__THE TASK__
Could you output all of the records below exactly as they appear?
=-=-=-=-=
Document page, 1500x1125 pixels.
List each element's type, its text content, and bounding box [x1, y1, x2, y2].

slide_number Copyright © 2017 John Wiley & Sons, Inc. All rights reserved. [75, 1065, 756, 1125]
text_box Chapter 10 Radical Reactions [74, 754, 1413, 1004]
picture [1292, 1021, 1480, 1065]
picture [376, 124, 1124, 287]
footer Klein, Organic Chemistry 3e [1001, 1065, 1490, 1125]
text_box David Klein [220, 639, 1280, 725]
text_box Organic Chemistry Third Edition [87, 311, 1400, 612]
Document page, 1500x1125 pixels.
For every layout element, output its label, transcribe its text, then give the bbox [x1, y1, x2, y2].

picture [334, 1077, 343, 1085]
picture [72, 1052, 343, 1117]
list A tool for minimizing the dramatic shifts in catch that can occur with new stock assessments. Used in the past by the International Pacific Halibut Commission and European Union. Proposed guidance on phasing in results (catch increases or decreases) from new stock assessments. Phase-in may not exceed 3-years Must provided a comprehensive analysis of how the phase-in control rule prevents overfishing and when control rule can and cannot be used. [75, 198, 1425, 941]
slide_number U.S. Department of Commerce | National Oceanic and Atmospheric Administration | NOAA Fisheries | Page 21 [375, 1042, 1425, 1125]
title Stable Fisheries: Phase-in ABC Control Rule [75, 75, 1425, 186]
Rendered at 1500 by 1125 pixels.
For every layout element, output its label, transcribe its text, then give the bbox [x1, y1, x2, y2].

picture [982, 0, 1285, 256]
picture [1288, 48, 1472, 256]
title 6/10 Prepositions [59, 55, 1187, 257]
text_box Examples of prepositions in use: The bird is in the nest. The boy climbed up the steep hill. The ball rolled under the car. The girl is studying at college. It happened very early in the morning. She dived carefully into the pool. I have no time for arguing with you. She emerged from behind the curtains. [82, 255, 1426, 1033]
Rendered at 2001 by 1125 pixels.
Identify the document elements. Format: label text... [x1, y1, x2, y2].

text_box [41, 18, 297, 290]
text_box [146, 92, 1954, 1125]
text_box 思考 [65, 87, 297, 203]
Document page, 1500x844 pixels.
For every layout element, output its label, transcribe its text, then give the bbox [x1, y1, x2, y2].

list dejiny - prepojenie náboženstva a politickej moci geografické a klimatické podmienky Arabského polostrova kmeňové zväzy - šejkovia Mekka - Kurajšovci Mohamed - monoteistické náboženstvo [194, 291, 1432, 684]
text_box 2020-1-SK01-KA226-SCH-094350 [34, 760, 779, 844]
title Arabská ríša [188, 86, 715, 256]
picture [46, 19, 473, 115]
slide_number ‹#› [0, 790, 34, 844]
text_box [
=-=-=-=-=
__RESPONSE TO THE EXERCISE__
Document page, 1500x1125 pixels.
List each element's type, its text content, and bounding box [x1, y1, x2, y2].

slide_number Copyright © 2017 John Wiley & Sons, Inc. All rights reserved. [75, 1065, 756, 1125]
text_box Chapter 10 Radical Reactions [74, 754, 1413, 1004]
picture [1292, 1021, 1480, 1065]
picture [376, 124, 1124, 287]
footer Klein, Organic Chemistry 3e [1001, 1065, 1490, 1125]
text_box David Klein [220, 639, 1280, 725]
text_box Organic Chemistry Third Edition [87, 311, 1400, 612]
Document page, 1500x1125 pixels.
For every layout element, output its label, transcribe its text, then give the bbox [x1, y1, x2, y2].

picture [334, 1077, 343, 1085]
picture [72, 1052, 343, 1117]
list A tool for minimizing the dramatic shifts in catch that can occur with new stock assessments. Used in the past by the International Pacific Halibut Commission and European Union. Proposed guidance on phasing in results (catch increases or decreases) from new stock assessments. Phase-in may not exceed 3-years Must provided a comprehensive analysis of how the phase-in control rule prevents overfishing and when control rule can and cannot be used. [75, 198, 1425, 941]
slide_number U.S. Department of Commerce | National Oceanic and Atmospheric Administration | NOAA Fisheries | Page 21 [375, 1042, 1425, 1125]
title Stable Fisheries: Phase-in ABC Control Rule [75, 75, 1425, 186]
Rendered at 1500 by 1125 pixels.
For every layout element, output its label, transcribe its text, then give the bbox [x1, y1, x2, y2].

picture [982, 0, 1285, 256]
picture [1288, 48, 1472, 256]
title 6/10 Prepositions [59, 55, 1187, 257]
text_box Examples of prepositions in use: The bird is in the nest. The boy climbed up the steep hill. The ball rolled under the car. The girl is studying at college. It happened very early in the morning. She dived carefully into the pool. I have no time for arguing with you. She emerged from behind the curtains. [82, 255, 1426, 1033]
Rendered at 2001 by 1125 pixels.
Identify the document elements. Format: label text... [x1, y1, x2, y2].

text_box [41, 18, 297, 290]
text_box [146, 92, 1954, 1125]
text_box 思考 [65, 87, 297, 203]
Document page, 1500x844 pixels.
For every layout element, output its label, transcribe its text, then give the bbox [x1, y1, x2, y2].

list dejiny - prepojenie náboženstva a politickej moci geografické a klimatické podmienky Arabského polostrova kmeňové zväzy - šejkovia Mekka - Kurajšovci Mohamed - monoteistické náboženstvo [194, 291, 1432, 684]
text_box 2020-1-SK01-KA226-SCH-094350 [34, 760, 779, 844]
title Arabská ríša [188, 86, 715, 256]
picture [46, 19, 473, 115]
slide_number ‹#› [0, 790, 34, 844]
text_box [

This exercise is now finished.